Collected data:
*-*-*
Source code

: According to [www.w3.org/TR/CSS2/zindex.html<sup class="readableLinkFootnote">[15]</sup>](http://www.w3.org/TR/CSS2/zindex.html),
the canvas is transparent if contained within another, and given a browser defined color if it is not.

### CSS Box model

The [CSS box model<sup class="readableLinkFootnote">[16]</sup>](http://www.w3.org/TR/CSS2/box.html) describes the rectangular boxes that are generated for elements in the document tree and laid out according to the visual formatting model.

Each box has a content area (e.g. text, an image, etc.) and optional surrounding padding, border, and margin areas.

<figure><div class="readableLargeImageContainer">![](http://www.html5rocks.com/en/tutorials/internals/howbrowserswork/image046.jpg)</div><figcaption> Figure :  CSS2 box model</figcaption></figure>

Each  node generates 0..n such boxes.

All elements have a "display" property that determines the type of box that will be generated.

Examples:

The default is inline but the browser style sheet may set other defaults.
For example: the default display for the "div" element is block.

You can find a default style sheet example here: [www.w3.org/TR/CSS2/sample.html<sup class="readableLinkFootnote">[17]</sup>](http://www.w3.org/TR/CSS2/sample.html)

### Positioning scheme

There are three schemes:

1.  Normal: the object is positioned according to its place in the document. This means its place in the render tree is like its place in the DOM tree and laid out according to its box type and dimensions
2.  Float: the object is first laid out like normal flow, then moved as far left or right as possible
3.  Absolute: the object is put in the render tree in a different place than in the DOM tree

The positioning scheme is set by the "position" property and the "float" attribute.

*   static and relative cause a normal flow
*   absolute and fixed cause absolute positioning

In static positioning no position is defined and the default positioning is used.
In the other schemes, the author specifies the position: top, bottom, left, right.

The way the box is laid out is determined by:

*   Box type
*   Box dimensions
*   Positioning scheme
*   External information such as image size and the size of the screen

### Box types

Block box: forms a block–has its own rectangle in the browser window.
*-*-*
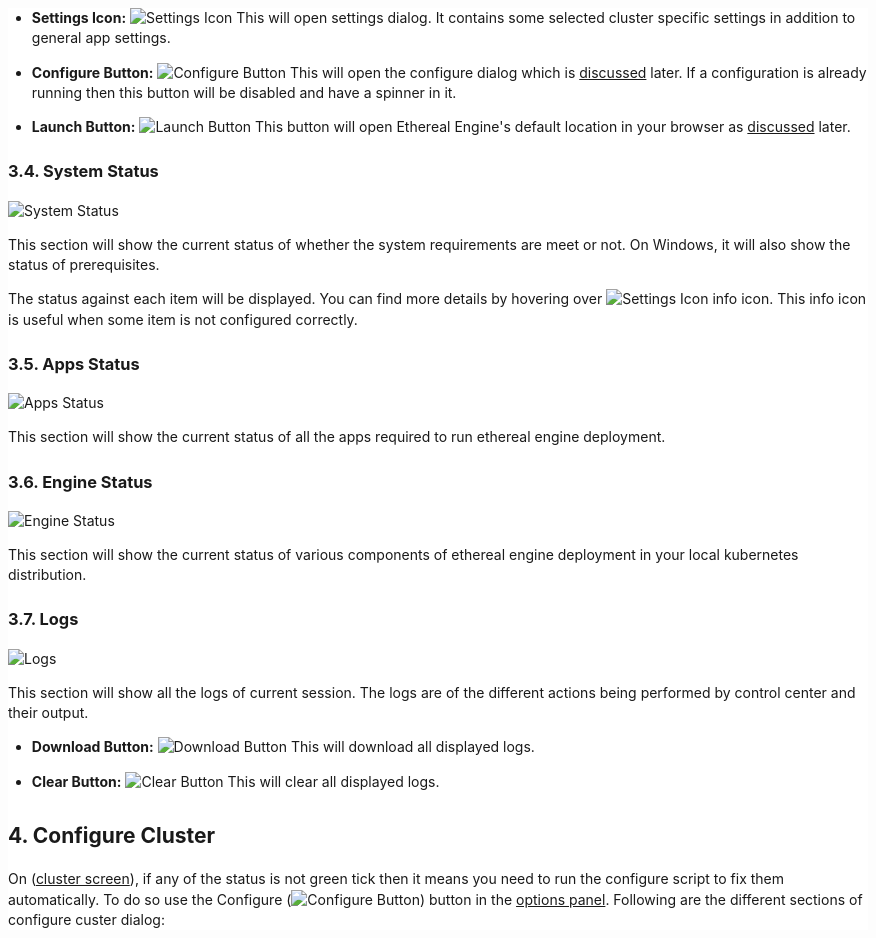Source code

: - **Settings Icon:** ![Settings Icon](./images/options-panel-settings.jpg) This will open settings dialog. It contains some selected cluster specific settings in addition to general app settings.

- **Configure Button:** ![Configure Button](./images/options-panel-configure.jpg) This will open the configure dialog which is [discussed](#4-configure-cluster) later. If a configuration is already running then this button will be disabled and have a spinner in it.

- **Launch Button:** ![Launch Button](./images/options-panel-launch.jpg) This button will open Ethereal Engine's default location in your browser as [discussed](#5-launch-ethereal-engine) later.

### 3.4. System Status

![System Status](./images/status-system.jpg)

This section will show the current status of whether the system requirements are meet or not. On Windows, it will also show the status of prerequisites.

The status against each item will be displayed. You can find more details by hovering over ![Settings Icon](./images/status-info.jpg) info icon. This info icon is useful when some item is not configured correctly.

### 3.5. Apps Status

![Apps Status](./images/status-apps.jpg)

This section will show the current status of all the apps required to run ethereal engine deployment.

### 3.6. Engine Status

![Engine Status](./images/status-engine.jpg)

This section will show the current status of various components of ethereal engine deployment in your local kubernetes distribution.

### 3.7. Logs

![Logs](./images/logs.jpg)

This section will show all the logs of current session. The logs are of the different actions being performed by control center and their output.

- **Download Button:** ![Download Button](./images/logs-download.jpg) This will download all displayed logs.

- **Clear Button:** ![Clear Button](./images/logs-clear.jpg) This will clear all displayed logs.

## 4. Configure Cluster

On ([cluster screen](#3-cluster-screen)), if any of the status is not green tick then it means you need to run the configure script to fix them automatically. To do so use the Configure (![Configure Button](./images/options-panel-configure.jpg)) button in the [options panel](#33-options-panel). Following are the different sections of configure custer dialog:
*-*-*
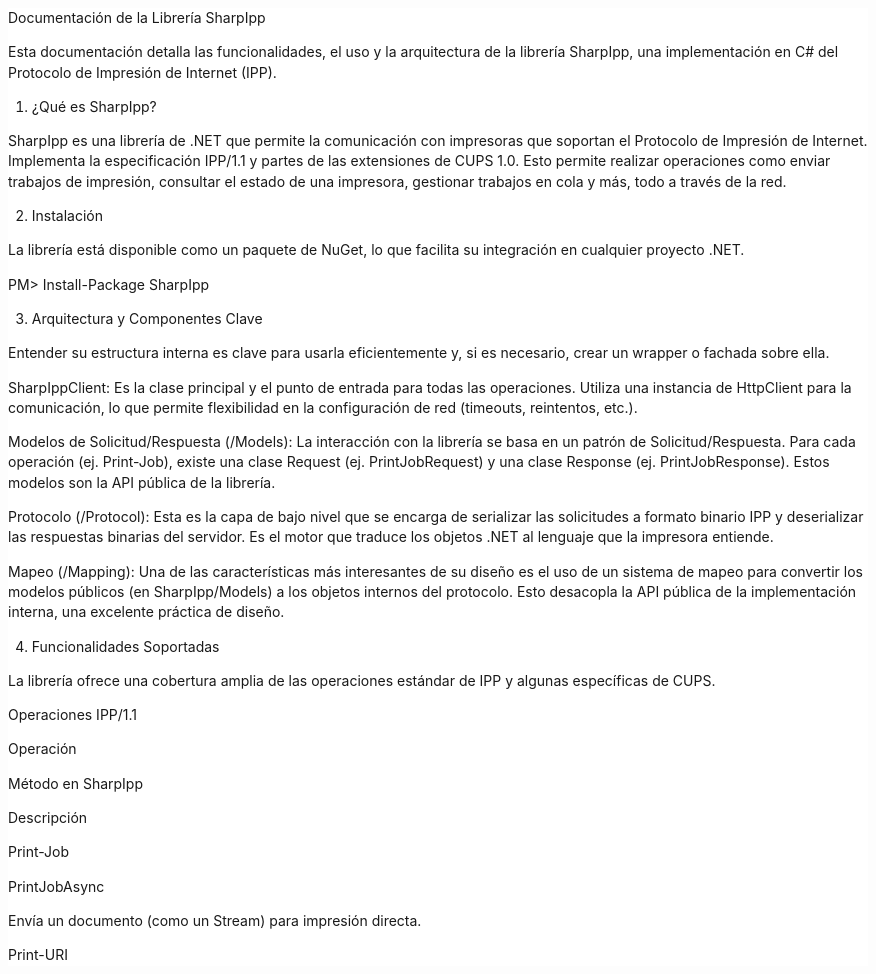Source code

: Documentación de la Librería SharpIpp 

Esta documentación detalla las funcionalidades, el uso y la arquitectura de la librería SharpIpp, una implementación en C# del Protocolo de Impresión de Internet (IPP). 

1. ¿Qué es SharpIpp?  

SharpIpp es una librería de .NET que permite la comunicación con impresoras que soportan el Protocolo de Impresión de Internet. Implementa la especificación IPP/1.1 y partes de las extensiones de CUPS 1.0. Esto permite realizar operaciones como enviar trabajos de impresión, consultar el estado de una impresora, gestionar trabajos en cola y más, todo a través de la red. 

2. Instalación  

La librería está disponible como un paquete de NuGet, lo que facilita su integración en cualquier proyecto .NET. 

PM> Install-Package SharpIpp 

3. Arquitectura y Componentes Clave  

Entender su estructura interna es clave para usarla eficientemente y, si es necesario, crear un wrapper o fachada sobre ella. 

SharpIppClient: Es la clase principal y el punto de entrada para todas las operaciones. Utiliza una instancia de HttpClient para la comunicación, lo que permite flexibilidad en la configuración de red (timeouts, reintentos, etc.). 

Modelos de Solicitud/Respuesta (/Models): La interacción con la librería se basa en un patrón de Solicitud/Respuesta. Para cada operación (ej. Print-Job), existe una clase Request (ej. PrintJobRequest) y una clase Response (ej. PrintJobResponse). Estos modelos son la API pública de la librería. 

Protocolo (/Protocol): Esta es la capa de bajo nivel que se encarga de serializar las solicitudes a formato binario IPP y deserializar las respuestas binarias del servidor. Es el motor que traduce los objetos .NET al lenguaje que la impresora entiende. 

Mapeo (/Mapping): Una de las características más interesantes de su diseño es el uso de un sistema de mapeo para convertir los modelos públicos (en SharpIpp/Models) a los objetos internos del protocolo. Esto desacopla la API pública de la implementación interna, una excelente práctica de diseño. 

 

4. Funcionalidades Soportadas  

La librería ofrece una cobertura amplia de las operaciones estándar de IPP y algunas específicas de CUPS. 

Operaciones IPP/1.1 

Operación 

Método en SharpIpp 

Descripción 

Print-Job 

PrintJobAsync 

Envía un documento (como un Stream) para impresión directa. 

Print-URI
*-*-*
• What to work on:
Using the data above, repeat exactly the lines that begin at the line with "1. ¿Qué es SharpIpp?" and end at the line with "La librería está", both ends included.

• Your solution:
1. ¿Qué es SharpIpp?  

SharpIpp es una librería de .NET que permite la comunicación con impresoras que soportan el Protocolo de Impresión de Internet. Implementa la especificación IPP/1.1 y partes de las extensiones de CUPS 1.0. Esto permite realizar operaciones como enviar trabajos de impresión, consultar el estado de una impresora, gestionar trabajos en cola y más, todo a través de la red. 

2. Instalación  

La librería está disponible como un paquete de NuGet, lo que facilita su integración en cualquier proyecto .NET. 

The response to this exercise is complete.